> TASK OBJECTIVE: From the memoir about Marzuq, copy word for word the passage from "I’d never forget" up to and including "him so well.".

> SOURCE EXTRACT:
My childhood was made of poetry. It was every fibre of metaphors, imageries, Riesling, stanzas and lines. It was every figure of speech. As a child at a very tender age, one could already feel the bang of emotions, even before becoming a teenager. What more can be more poetic? Mentally adulting before even becoming a teenager has its dark and light sides.
For a childhood like that, there are a lot of stories that influenced my poetry. Perhaps, I should finally talk about Marzuq. The one who came and didn’t stay. But he didn’t leave without a fight. He inspired my first poem on death titled “Lost Soul”. Marzuq was caught between life and death for the whole of the nine months he lived on earth. Not a single day of a normal life did he have, not even the day he was born.
Marzuq could not pass faeces through his anus right from day one on earth, so he was operated on the stomach. Marzuq’s faeces came out of his belly from the day he came to earth till the ninth month when he left.
I’d never forget the day he died, Marzuq looked me in the eye, and I saw how much pain he was in. He was just nine months old. He was laid on the bed, as usual on his back for his siesta. He slept and woke up. I checked on him, I sat on the bed and took a long and deep look at Marzuq as though I had not been the only one who knew the art of carrying him apart from my mother. Nobody else could carry him because of the chunk of meat that stuck out of his belly, the part of his skin that every person except my mother and father and the Doctors are forbidden to see. Not even me who knew how to carry him so well.
He just lay there, weak and not being the usual Marzuq that will at least fight to be vibrant or smile. His eyes looked bigger like they were going to pop out of their sockets. I saw him try to lift his hand but somehow, it dropped. He was looking into my eyes until I was about to reach out and then, he slipped his eyes away from mine, like he didn’t want me to see his whole being slipping away. I took his hand into mine, but he slipped it away. I thought he wanted to rest. I thought he needed more sleep. I left him and went to the sitting room to play with my other siblings.
My mother went into the room when I left. I heard her talk to my father on the phone. I was not paying attention because I was with my other siblings. A few minutes after she spoke to my father, they rushed out with Marzuq, and they came back a few minutes after they left. My father held Marzuq, and my mother was crying. My brothers and I didn’t understand what was going on. We saw people trooping, into the same room where Marzuq slept. They wouldn’t even let my brothers, and I go into the room. I didn’t understand what was going on. My brothers did not either. We were just children in primary and nursery classes. Although, I knew something was wrong. My Dad’s younger cousin came. She rushed into the room as she struggled to keep her veil intact.
“Who should bathe him?” My father’s friend asked.
I wondered when they started allowing strangers to see Marzuq’s nakedness and talk less of bathing him. The same nakedness that was hidden from my siblings and I for nine months. They even locked the door when they wanted to bathe him. Or change the covering on the side of his belly that was operated on whenever he passed faeces. And now, they were asking for options of who to bath him?

Scene-based spatial questions
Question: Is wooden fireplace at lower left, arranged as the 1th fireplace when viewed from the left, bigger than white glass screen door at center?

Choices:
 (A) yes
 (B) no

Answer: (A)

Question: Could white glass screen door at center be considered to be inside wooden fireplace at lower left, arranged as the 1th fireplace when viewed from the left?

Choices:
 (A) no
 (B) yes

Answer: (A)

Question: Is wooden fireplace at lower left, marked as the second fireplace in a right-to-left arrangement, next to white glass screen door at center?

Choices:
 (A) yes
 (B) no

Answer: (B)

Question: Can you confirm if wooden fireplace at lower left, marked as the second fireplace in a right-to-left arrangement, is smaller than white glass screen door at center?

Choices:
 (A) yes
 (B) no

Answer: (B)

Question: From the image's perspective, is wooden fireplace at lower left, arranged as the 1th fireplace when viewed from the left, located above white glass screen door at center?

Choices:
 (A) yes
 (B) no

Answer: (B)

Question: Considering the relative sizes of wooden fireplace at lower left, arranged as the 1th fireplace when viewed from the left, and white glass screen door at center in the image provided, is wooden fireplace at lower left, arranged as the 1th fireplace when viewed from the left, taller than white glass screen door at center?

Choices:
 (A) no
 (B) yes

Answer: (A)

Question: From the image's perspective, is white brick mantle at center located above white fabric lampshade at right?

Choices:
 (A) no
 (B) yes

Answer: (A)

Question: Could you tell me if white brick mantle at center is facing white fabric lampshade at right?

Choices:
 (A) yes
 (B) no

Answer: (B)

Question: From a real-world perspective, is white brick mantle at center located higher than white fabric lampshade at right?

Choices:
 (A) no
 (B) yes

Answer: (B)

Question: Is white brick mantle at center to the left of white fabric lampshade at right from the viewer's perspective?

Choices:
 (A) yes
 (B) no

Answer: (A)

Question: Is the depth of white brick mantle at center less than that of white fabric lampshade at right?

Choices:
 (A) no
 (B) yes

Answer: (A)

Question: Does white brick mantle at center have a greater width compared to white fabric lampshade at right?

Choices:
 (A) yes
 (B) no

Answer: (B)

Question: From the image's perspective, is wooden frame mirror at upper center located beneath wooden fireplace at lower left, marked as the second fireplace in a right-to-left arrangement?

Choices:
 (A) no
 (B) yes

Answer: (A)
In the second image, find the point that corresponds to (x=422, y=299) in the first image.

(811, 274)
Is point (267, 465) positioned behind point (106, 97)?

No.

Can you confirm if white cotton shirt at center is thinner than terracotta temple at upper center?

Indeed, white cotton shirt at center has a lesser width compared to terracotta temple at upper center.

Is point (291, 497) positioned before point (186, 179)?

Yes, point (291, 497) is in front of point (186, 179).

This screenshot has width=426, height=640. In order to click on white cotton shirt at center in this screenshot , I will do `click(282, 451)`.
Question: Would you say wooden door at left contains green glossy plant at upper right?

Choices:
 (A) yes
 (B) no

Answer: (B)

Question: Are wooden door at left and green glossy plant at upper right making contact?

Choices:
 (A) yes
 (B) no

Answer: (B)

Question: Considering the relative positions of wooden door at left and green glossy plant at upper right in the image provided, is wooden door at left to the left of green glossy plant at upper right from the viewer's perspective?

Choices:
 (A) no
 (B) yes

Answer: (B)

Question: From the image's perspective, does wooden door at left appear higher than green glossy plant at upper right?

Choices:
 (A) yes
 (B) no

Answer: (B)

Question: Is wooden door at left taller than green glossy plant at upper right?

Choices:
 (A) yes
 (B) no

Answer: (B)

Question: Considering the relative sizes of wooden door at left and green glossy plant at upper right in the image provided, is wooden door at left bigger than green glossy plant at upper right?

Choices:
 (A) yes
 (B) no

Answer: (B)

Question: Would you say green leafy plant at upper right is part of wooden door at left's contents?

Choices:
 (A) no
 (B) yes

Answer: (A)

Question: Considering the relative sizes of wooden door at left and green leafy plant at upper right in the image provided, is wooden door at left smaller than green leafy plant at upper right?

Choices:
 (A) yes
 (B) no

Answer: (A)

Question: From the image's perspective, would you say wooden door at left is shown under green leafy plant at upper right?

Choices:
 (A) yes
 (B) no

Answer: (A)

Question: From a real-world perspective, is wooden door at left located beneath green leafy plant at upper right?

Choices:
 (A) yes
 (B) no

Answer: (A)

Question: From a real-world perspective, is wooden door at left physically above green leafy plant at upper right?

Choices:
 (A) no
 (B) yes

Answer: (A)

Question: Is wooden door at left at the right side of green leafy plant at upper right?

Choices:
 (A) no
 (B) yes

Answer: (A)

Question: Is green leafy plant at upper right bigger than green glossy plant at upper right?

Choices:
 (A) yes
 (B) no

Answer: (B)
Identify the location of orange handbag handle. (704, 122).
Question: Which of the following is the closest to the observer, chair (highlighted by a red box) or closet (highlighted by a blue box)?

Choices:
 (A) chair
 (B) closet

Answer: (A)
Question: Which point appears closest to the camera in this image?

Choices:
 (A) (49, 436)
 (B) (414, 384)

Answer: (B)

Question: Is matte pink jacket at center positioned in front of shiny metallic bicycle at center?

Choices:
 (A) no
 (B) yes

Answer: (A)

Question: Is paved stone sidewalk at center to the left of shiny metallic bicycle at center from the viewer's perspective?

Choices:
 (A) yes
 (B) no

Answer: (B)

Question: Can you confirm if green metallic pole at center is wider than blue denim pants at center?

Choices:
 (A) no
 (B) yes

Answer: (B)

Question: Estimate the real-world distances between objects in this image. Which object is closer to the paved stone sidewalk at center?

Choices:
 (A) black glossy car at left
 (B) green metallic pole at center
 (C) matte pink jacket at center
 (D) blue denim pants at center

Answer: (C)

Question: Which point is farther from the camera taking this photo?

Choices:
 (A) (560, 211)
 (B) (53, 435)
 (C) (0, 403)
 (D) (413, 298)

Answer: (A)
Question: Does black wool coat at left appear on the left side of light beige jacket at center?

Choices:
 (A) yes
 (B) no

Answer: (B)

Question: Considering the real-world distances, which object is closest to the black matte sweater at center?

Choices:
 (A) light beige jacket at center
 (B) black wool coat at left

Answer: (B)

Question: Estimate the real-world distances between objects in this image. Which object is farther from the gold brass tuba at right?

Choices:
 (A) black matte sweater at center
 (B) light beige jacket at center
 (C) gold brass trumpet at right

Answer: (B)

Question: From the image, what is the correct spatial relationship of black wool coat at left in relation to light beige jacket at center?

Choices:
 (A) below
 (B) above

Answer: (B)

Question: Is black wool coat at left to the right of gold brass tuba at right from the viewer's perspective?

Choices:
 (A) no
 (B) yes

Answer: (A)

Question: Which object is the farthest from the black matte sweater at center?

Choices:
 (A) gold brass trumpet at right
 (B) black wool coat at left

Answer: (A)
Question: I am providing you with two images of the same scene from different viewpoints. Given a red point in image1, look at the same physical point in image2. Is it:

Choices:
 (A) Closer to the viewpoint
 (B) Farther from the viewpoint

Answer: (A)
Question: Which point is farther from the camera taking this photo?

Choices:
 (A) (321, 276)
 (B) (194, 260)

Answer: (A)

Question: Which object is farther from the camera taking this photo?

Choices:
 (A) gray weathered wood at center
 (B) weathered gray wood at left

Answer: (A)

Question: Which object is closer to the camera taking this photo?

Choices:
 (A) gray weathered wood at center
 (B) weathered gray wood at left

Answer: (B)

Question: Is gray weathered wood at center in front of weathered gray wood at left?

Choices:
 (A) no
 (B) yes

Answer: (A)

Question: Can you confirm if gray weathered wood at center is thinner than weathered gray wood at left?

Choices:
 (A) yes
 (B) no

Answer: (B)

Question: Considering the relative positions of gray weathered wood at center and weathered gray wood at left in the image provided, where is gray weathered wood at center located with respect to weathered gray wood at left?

> TASK ANSWER:
I’d never forget the day he died, Marzuq looked me in the eye, and I saw how much pain he was in. He was just nine months old. He was laid on the bed, as usual on his back for his siesta. He slept and woke up. I checked on him, I sat on the bed and took a long and deep look at Marzuq as though I had not been the only one who knew the art of carrying him apart from my mother. Nobody else could carry him because of the chunk of meat that stuck out of his belly, the part of his skin that every person except my mother and father and the Doctors are forbidden to see. Not even me who knew how to carry him so well.